Santa Clara Faculty Fight to Unionize

Adjunct faculty and lecturers to vote on unionization

Non-tenure track faculty have been organizing to form a union for four years. Soon these faculty members will have the chance to vote on unionizing.  

The Adjunct Faculty and Lecturers Organizing Committee (AFLOC) asked the university to allow them to conduct an in-house vote on unionization after a court decision made unionizing through the National Labor Relations Board (NLRB) impossible. 

Unionizing would allow adjunct faculty and lecturers at Santa Clara to negotiate wages, benefits and working conditions with the university. 

Faculty members at Santa Clara report they have heard positive comments about unions from unionized faculty at schools including San Jose State University and Mills College.

“Everybody we talk to says it makes people better at their jobs,” said Andy Wolfe, a Lecturer in the Computer and Electrical Engineering Department. “It makes it easier for everybody to work as a team because everybody has to stand by their promises.”

University administration has instead chosen to endorse the model of collaborative governance currently in place for Santa Clara faculty, which includes existing University Policy Committees and groups such as the Faculty Senate. 

Maggie Levantovskaya, a lecturer in the English Department, doesn’t believe that shared governance gives non-tenure track faculty enough say in the decisions the university makes. 

“Shared governance should be collaborative governance. But if all we can do is make recommendations and it’s up to the administration whether or not to listen to those, that’s not shared governance,” said Levantovskaya. “That’s a very kind of weak advisory role... The faculty does not seem to have any way to hold the administration accountable.”

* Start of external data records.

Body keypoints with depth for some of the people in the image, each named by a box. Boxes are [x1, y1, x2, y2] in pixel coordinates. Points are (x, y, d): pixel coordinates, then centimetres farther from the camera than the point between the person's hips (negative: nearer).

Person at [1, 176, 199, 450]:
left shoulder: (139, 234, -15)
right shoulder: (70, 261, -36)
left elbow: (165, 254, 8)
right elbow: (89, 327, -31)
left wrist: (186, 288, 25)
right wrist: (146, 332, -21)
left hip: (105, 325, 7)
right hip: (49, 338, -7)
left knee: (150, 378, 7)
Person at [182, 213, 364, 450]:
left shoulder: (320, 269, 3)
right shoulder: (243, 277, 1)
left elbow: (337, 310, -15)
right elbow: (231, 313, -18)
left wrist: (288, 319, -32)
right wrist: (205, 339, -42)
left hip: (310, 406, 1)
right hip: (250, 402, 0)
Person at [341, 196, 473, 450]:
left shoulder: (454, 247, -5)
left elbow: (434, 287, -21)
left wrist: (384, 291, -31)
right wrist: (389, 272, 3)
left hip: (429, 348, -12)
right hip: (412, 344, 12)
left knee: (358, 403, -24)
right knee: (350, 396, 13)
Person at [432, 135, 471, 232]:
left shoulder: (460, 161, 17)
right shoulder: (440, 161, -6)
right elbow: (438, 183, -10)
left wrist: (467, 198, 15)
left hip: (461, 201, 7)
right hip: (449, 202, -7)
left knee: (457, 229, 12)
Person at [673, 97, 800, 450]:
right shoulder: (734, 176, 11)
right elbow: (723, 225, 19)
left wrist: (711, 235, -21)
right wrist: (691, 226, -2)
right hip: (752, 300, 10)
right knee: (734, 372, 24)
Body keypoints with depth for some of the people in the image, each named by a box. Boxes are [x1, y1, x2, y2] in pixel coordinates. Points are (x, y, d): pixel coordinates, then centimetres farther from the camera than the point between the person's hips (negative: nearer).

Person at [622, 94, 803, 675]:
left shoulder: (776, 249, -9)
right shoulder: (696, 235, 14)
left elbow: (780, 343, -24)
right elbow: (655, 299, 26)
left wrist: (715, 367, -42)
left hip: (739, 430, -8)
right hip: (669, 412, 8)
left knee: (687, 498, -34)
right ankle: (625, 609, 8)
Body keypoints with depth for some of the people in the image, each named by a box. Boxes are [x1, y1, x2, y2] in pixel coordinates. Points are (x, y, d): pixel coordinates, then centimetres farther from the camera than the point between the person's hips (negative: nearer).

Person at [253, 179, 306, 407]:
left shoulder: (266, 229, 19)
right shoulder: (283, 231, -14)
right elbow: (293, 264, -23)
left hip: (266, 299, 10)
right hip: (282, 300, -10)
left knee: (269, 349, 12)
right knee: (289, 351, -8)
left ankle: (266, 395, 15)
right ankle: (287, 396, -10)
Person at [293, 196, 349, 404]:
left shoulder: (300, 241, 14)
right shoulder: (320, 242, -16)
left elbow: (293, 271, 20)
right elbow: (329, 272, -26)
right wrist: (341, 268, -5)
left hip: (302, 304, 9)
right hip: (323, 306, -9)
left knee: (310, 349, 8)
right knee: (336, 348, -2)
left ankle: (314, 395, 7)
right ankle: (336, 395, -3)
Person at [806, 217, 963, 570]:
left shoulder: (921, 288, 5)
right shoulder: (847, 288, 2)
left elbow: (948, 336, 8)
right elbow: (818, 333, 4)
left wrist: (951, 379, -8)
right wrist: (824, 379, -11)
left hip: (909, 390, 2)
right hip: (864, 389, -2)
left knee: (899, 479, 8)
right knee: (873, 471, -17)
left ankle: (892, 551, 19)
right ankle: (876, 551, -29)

Levantovskaya also noted that shared governance and a faculty union can coexist, as seen in the existence of both a faculty union and shared governance at Georgetown University and San Jose State University. 

Levantovskaya is a member of AFLOC, which formed in 2017 to attempt to make their desired union a reality. 

Since the committee’s inception, the leaders have organized multiple demonstrations to raise awareness for what they believe are the benefits of unionization, urging the university to grant them an in-house vote. 

In Jan. 2019, AFLOC organized a protest outside of Santa Clara’s annual Golden Circle fundraiser, where students and faculty members raised awareness about the importance of a faculty union to university donors.

In June 2019, Commencement speaker Martin Sheen pleaded in his speech for the university to give the opportunity to let faculty vote. 

The most recent action that AFLOC has helped organize was a rally at the entrance of campus on April 9, where around 150 to 200 students, faculty, staff and elected officials attended, pleading the university to give faculty a free and fair election. 

A number of faculty members have expressed their worries about an unfair election due to several factors within the voting process.

Faculty at Santa Clara are required to go through the unionization process outside of the NLRB since Santa Clara is a religious institution. Therefore, both the administration and faculty organizers have to create and agree upon the unionization voting process. 

On Nov. 16, AFLOC and SEIU submitted a proposal to the administration that outlined the conduct for the election, which mirrored the NLRB election process. 

Later on Jan. 22, university administration responded to the submitted proposal with a revised draft that included new provisions, including required in-person voting on campus and signature verification, which some view as a form of voter suppression. 

The university hired the law firm Littler Mendelson P.C. to assist in the unionization process and help draft the proposal. 

According to the SF Gate, the law firm is notorious for union-busting and some labor lawyers call the law firm “Hitler, Mussolini and Fascist” because of its anti-union tradition. 

Acting President Lisa Kloppenberg said the university has worked with Littler Mendelson P.C. for decades and they’re making sure that the law firm is taking a cooperative approach.

“We are the clients, so it’s Father O’Brien and I that are making the calls on this, not Littler,” said Kloppenberg. “We’re telling them what to do… We are in charge of Littler, we’ve asked them to take a problem-solving and cooperative approach and they are.”

Although, members of AFLOC are suspicious of the practices that Littler Mendelson P.C. is using. 

“The agreement that we had put forth for the election was based really closely on existing election agreements,” said Levantovskaya. “When we met with this lawyer from Littler and asked him what the proposal that he put together was based on, he wouldn’t even tell us.”

Both university administration and AFLOC are wanting the vote on unionizing to take place before the academic year ends in June. 

Voting will take place sometime this quarter, although there is no specific date or time frame that it will take place. 

Two-thirds of non-tenure-track faculty will have to vote on unionization in order to reach quorum, and over half of them will have to vote “yes” on unionization in order for the union to be recognized.